ある日、あたしは会社を休んで、近くの森へと足を運んだ。都会の喧騒から逃れて、木々のざわめきに耳を傾けるためだ。何も考えず、ただ歩きたかった。

森の奥深くで、一本の木に目が留まった。伐りだされたばかりの、まだ何者でもない木だ。その木に手を触れると、不思議な感覚が体を包んだ。まるで木のエナジーがあたしの体に流れ込んでくるようだった。

突然、目の前に年老いた賢者が現れた。長い白髪と優しい目が印象的だ。賢者は静かに語りかけてきた。
「この木は、お前と同じように無限の可能性を持っている。その可能性を縛るのは名前という枠組みだ。名を捨て、ただの存在として感じてみなさい。」

あたしは目を閉じ、その言葉に従った。名を捨てた瞬間、あたしの心は自由になり、無限のエナジーが流れ始めた。まるで、時間が止まり、森のすべてと一体になったような感覚だ。

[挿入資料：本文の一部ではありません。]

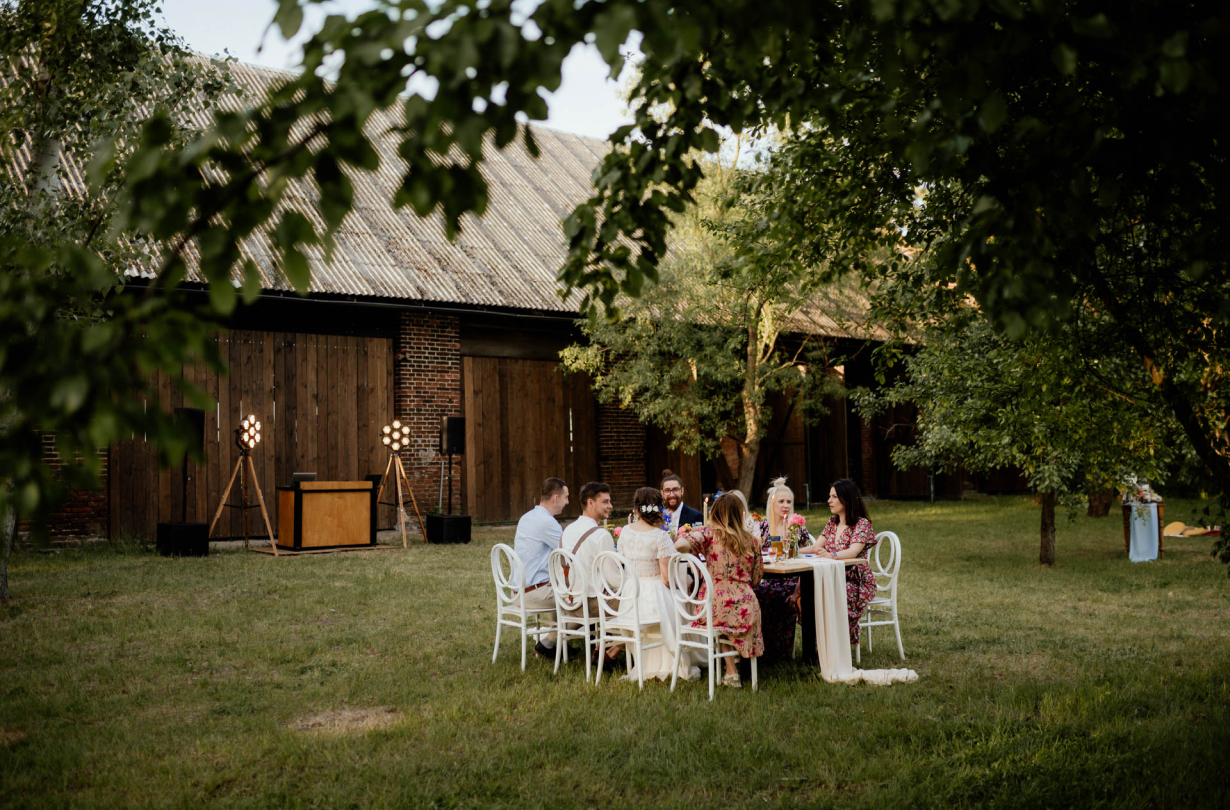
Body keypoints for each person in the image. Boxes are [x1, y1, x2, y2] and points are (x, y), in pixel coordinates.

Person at [676, 493, 764, 688]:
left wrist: (690, 544)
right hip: (748, 608)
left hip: (715, 605)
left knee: (720, 612)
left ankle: (732, 672)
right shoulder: (754, 541)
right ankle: (738, 669)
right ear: (739, 514)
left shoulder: (709, 535)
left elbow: (680, 544)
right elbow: (757, 579)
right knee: (727, 612)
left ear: (715, 513)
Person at [614, 486, 699, 681]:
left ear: (637, 509)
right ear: (659, 509)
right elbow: (667, 578)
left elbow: (623, 562)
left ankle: (647, 663)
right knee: (680, 601)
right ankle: (672, 662)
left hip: (629, 598)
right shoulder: (660, 537)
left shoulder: (625, 531)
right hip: (653, 598)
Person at [801, 479, 878, 645]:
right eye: (830, 496)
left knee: (832, 594)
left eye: (834, 497)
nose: (829, 501)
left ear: (847, 499)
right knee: (807, 594)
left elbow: (853, 551)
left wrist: (831, 555)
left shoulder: (861, 524)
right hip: (831, 577)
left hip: (857, 581)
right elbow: (816, 547)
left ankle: (836, 644)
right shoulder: (832, 523)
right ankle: (819, 644)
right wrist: (792, 552)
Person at [559, 481, 621, 666]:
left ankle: (602, 647)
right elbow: (613, 580)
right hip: (589, 605)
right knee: (641, 599)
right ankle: (611, 651)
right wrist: (637, 581)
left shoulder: (568, 529)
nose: (610, 506)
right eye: (605, 502)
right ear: (590, 502)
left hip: (567, 602)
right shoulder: (601, 535)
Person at [751, 477, 811, 662]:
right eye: (781, 501)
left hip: (792, 579)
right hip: (768, 577)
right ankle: (763, 649)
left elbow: (807, 562)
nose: (785, 505)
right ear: (772, 503)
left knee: (774, 594)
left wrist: (797, 591)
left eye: (789, 502)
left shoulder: (797, 528)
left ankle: (782, 653)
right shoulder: (762, 527)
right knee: (758, 592)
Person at [512, 477, 569, 658]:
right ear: (555, 498)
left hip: (518, 590)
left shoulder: (527, 517)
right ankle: (549, 641)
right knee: (581, 599)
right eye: (566, 497)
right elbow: (569, 551)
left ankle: (557, 643)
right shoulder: (547, 522)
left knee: (559, 584)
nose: (567, 502)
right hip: (533, 593)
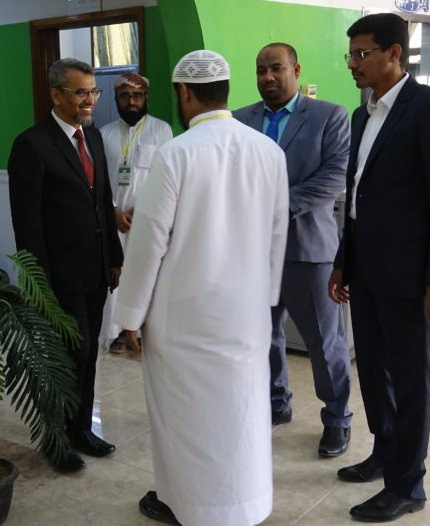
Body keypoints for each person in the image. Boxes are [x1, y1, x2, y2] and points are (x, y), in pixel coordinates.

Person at [114, 50, 289, 526]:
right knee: (242, 414)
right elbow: (278, 237)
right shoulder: (269, 152)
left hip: (184, 319)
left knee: (186, 419)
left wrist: (129, 317)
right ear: (226, 90)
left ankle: (188, 507)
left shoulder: (176, 153)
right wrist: (267, 299)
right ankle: (246, 505)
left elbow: (148, 243)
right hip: (247, 313)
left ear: (184, 92)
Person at [328, 13, 430, 522]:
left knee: (409, 378)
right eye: (350, 55)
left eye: (361, 54)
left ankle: (408, 485)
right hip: (365, 267)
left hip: (409, 273)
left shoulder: (429, 108)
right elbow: (356, 195)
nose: (353, 64)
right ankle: (384, 451)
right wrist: (343, 261)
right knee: (372, 369)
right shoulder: (362, 114)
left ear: (394, 54)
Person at [233, 43, 353, 457]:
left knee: (325, 342)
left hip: (308, 250)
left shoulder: (329, 116)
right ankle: (276, 402)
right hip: (255, 253)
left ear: (296, 70)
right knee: (262, 336)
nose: (268, 77)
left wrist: (275, 205)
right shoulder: (239, 120)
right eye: (260, 70)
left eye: (276, 68)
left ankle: (337, 419)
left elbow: (335, 176)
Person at [7, 58, 124, 473]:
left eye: (93, 91)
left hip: (96, 270)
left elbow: (103, 202)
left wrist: (115, 258)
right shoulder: (32, 144)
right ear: (56, 95)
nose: (90, 100)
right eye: (81, 93)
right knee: (64, 358)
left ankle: (80, 430)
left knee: (88, 353)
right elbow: (27, 221)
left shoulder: (92, 137)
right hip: (59, 275)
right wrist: (38, 282)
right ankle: (54, 439)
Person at [98, 72, 174, 354]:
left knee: (145, 274)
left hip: (148, 220)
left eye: (137, 96)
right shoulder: (103, 134)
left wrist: (144, 212)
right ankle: (116, 332)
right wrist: (113, 212)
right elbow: (99, 181)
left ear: (146, 98)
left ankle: (142, 330)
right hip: (114, 222)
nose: (131, 101)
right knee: (117, 277)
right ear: (116, 98)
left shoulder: (162, 131)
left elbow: (166, 177)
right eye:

ふと目を開けると、賢者の姿は消えていた。しかし、その教えは確かに心に刻まれた。名を持たない存在の力、それが本当のエナジーであり、タオの道であることを。

森を後にして、あたしは再び都会の生活に戻った。しかし、心の中にはあの森で感じた無限のエナジーが流れ続けている。あたしはもう、名前に縛られることなく、自分自身の道を歩むことができる。タオの教えを胸に秘めながら。


ある朝、街の喧騒を避けるようにして、雑踏から一歩外れた静かなカフェに身を寄せた。窓際の席に座り、ひと息ついた時、思わぬ哲学の波が押し寄せてきた。

「樸(あらき)は君主となれるが、器(うつわ)は臣下にしかなれない」と、突然目に入った本のページに書かれていたのだ。なんとも謎めいた言葉で、その意味を深く考え始めると、あたしの心は不思議な興奮でいっぱいになった。

樸(あらき)、その名の通り、素朴で自然な姿のままの木。何も加工されておらず、手つかずのまま存在している。対して、器(うつわ)はその名の通り、何かを収めるために作られたもの。形が決まり、用途が定められている。

「道(タオ)」という言葉も登場する。無限のエネルギーを持ちながらも、自ら動こうとしない何か。仮にこれを「道」と名づける。樸のように自然なままであることこそが、真の力を持つというのだ。

次に浮かんだのは、「大は小を兼ぬと雖も杓文字は耳掻きの用を為さず」という格言。しゃもじのように生きることが、成功や幸福をもたらすと言うのだが、耳掻きとしての役割は果たせない。ここでの教訓は明白だ。状況に応じて役立つ道具であることが重要で、そのためには柔軟性が求められる。

しゃもじとしての生き方を選ぶならば、その役割に忠実に従うべきだ。しかし、真に求められるのは、樸のように何にでもなれる存在であること。つまり、時にはしゃもじにも耳掻きにもなれる柔軟な存在。それこそが「道(タオ)」を体得した者のあり方である。

だが、そんな生き方をしていると、周囲からは「何を考えているのかよく分からない」と訝しがられることもあるだろう。しかし、道(タオ)を体得した者には、固定された信条など存在しない。樸であることは、何にでもなれる無限の可能性を持つことだからこそ、人の上に立ち、社会をリードすることができるのだ。

この競争社会で他人より抜きんでるために努力するならば、器のように定まった形にとどまるべきではない。真の向上を目指すためには、樸の思想を取り入れるべきだ。

あたしはカフェの窓から見える風景を眺めながら、この考えをじっくりと噛みしめた。誰かにしゃもじになれと言われたら、その役割を果たすのもよし。しかし、時と場合によっては耳掻きにもなれる柔軟な存在であることが、真のリーダーシップを発揮する鍵なのだろう。

そんな風に思うと、樸のような生き方が一層魅力的に感じられた。あたしもまた、何にでもなれる無限の可能性を秘めた存在でありたいと、心から願ったのだった。


道の常は名無し。樸は小なりと雖も、天下、能く臣とする莫し。
候王、若し能く之を守れば、万物、将に自のずから賓せんとす。天地、相い合して以て甘露を降す。民、之に令する莫くして自のずから均し。始め制られて名有り。名も亦た既に有り。
夫れ亦た将に止まるを知らんとす。止まるを知れば殆うからざる所以なり。
道の天下に在けるを譬うるに、猶お川谷の江海に於けるがごとし。